What Joux and others have done is both important and impressive. But it simply isn't the same as breaking secure cryptosystems. The analogy between the two is simply overplayed.

Did people have reason to believe that the systems Joux and co. can crack were hard? No, despite not knowing how to crack them. Do people believe that their more secure cousins are hard? Yes, they do.

That's a weird way to put it, because Joux and Barbalescu's DLP work has already threatened some real (but exotic) cryptosystems (haven't they?).
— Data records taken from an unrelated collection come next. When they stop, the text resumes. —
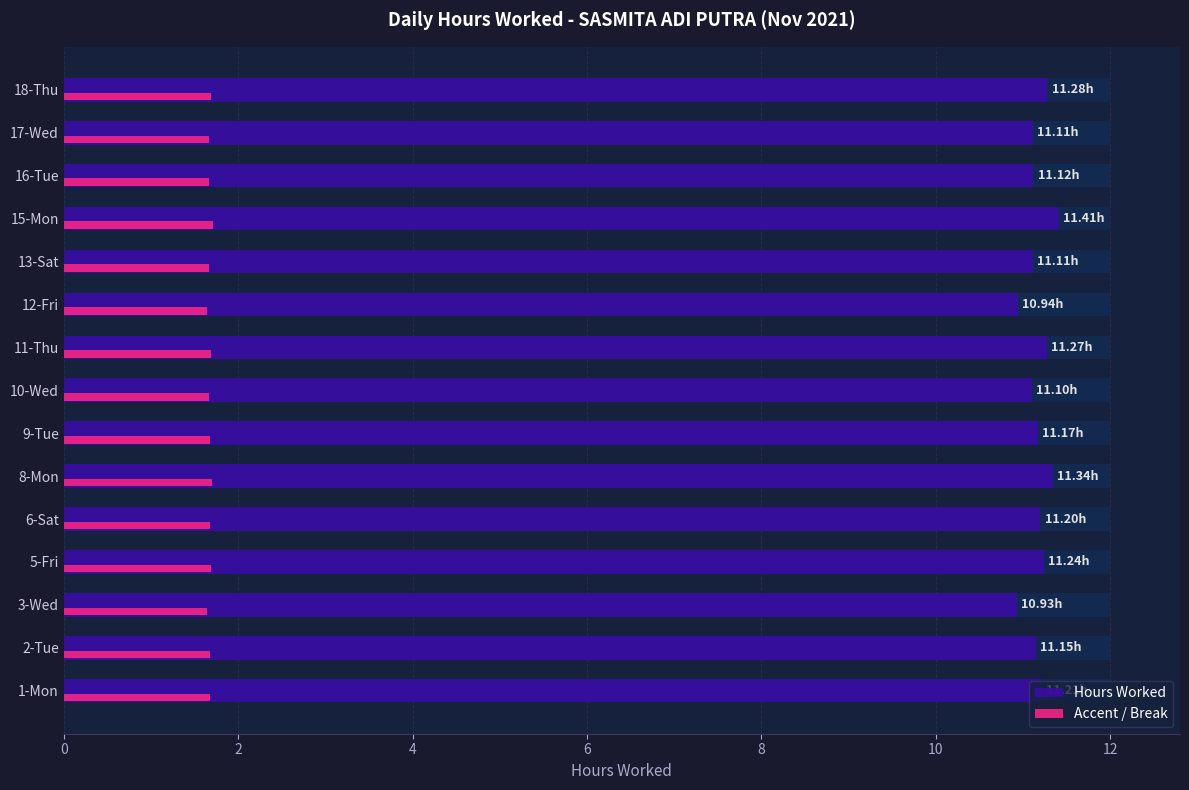

At 8-Mon, list the series in order from smallest to largest.

Accent / Break, Hours Worked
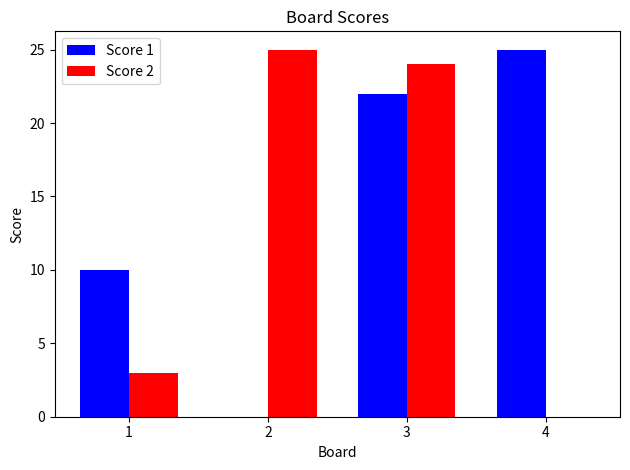

The value of Score 1 at 1 is 6. True or false?

False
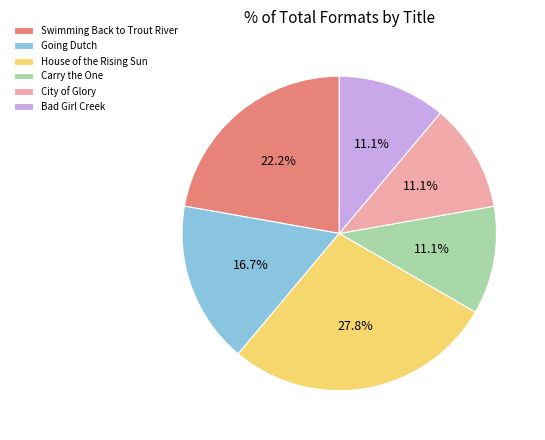

Is there any slice that represents more than half of the pie?

No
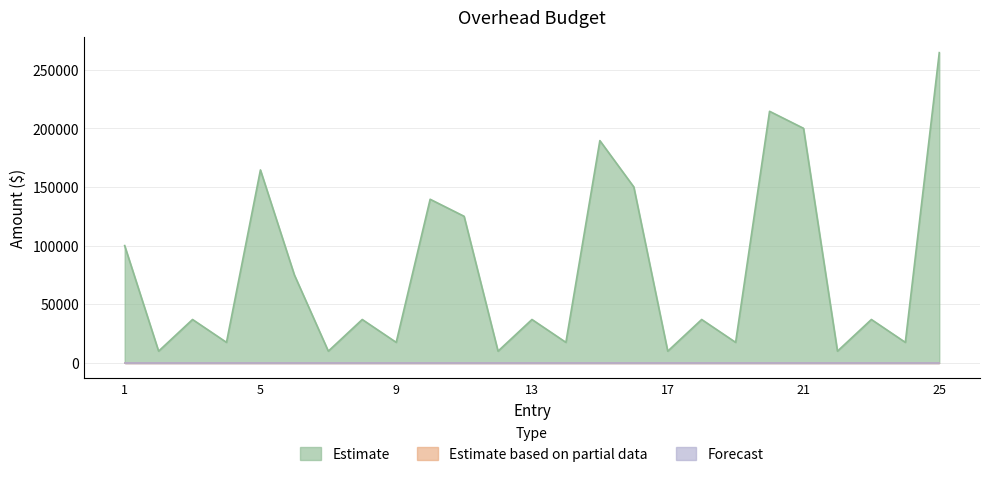

Which has a higher value, 23 or 4?

23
Kinda late here, and unqualified to comment on math - just wanted to mention, in case ECC and the others eventually are compromised - there is something to fall back on. The "one time pad" method "has been proven to be impossible to crack if used correctly" (https://en.wikipedia.org/wiki/One-time_pad). Given a side channel that's secure for the purpose, I expect there could be a software implementation that would be usable indefinitely.

Most systems that attempt to implement one time pads are just stream ciphers built from crappy random number generators; they're crappier versions of RC4. Real one time pads aren't particularly useful (which is why they're rarely used): they require keys as long as their plaintexts.

Schneier calls them "pretty much useless": http://www.schneier.com/crypto-gram-0210.html#7

They are, at any rate, a sturdy indicator of snake oil crypto.

If you are an organisation with deep pockets (nation state) and are willing to send trusted (armed, diplomatic) couriers to every end point you want to talk securely with (embassies) every month then it can be secure but it will definitely be expensive.

Unfortunately it is difficult for the receiver to know the key. I don't know how this would be solved, but it's quite the conundrum.

Question for those in the know: have there been any advances on DLP in galois fields generated by primitive polynomials?

Slide 5. Why can no one spell "Appelbaum"?